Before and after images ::
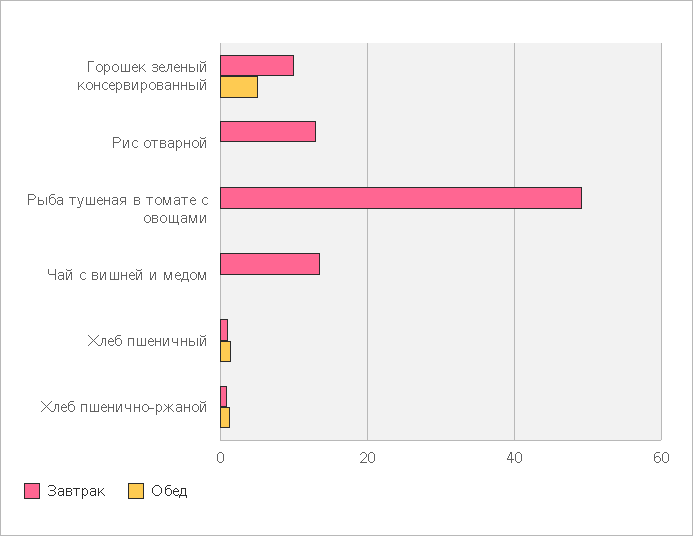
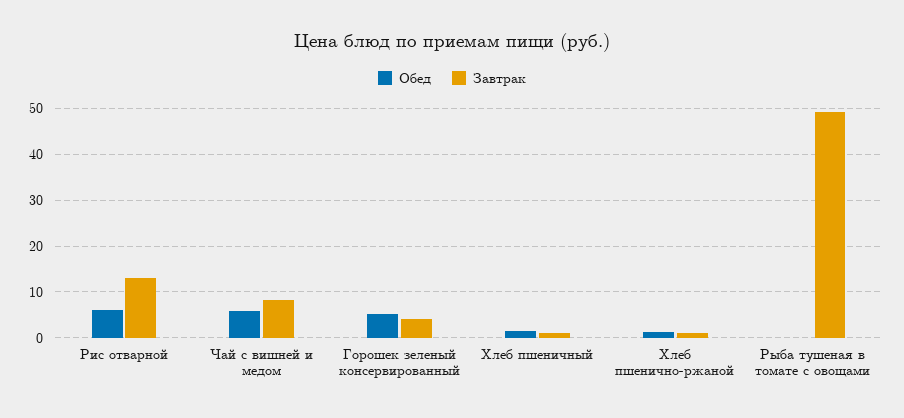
  {
    "Завтрак": {
-     "Горошек зеленый консервированный": 10,
+     "Горошек зеленый консервированный": 4,
      "Рис отварной": 14,
      "Рыба тушеная в томате с овощами": 50,
-     "Чай с вишней и медом": 14,
+     "Чай с вишней и медом": 8,
      "Хлеб пшеничный": 0,
      "Хлеб пшенично-ржаной": 0
    },
    "Обед": {
      "Горошек зеленый консервированный": 6,
-     "Рис отварной": 0,
+     "Рис отварной": 6,
      "Рыба тушеная в томате с овощами": 0,
-     "Чай с вишней и медом": 0,
+     "Чай с вишней и медом": 6,
      "Хлеб пшеничный": 2,
      "Хлеб пшенично-ржаной": 2
    }
  }

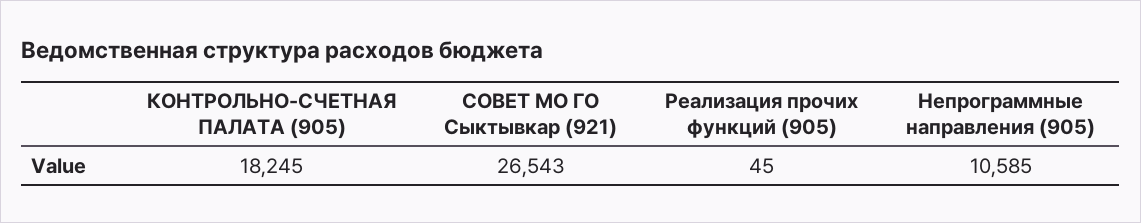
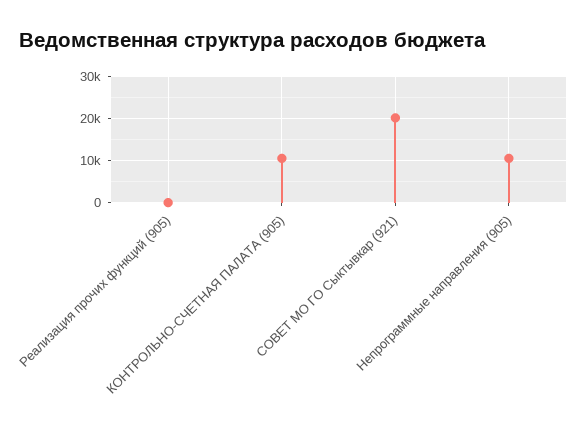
  {
-   "КОНТРОЛЬНО-СЧЕТНАЯ ПАЛАТА (905)": 18245,
+   "КОНТРОЛЬНО-СЧЕТНАЯ ПАЛАТА (905)": 10000,
-   "СОВЕТ МО ГО Сыктывкар (921)": 26543,
+   "СОВЕТ МО ГО Сыктывкар (921)": 20000,
    "Реализация прочих функций (905)": 45,
    "Непрограммные направления (905)": 10585
  }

INSTRUCTIONS TO FOLLOW :: Please print all the lines above exactly as given and leave out every picture.

REPLY ::
  {
    "Завтрак": {
-     "Горошек зеленый консервированный": 10,
+     "Горошек зеленый консервированный": 4,
      "Рис отварной": 14,
      "Рыба тушеная в томате с овощами": 50,
-     "Чай с вишней и медом": 14,
+     "Чай с вишней и медом": 8,
      "Хлеб пшеничный": 0,
      "Хлеб пшенично-ржаной": 0
    },
    "Обед": {
      "Горошек зеленый консервированный": 6,
-     "Рис отварной": 0,
+     "Рис отварной": 6,
      "Рыба тушеная в томате с овощами": 0,
-     "Чай с вишней и медом": 0,
+     "Чай с вишней и медом": 6,
      "Хлеб пшеничный": 2,
      "Хлеб пшенично-ржаной": 2
    }
  }

  {
-   "КОНТРОЛЬНО-СЧЕТНАЯ ПАЛАТА (905)": 18245,
+   "КОНТРОЛЬНО-СЧЕТНАЯ ПАЛАТА (905)": 10000,
-   "СОВЕТ МО ГО Сыктывкар (921)": 26543,
+   "СОВЕТ МО ГО Сыктывкар (921)": 20000,
    "Реализация прочих функций (905)": 45,
    "Непрограммные направления (905)": 10585
  }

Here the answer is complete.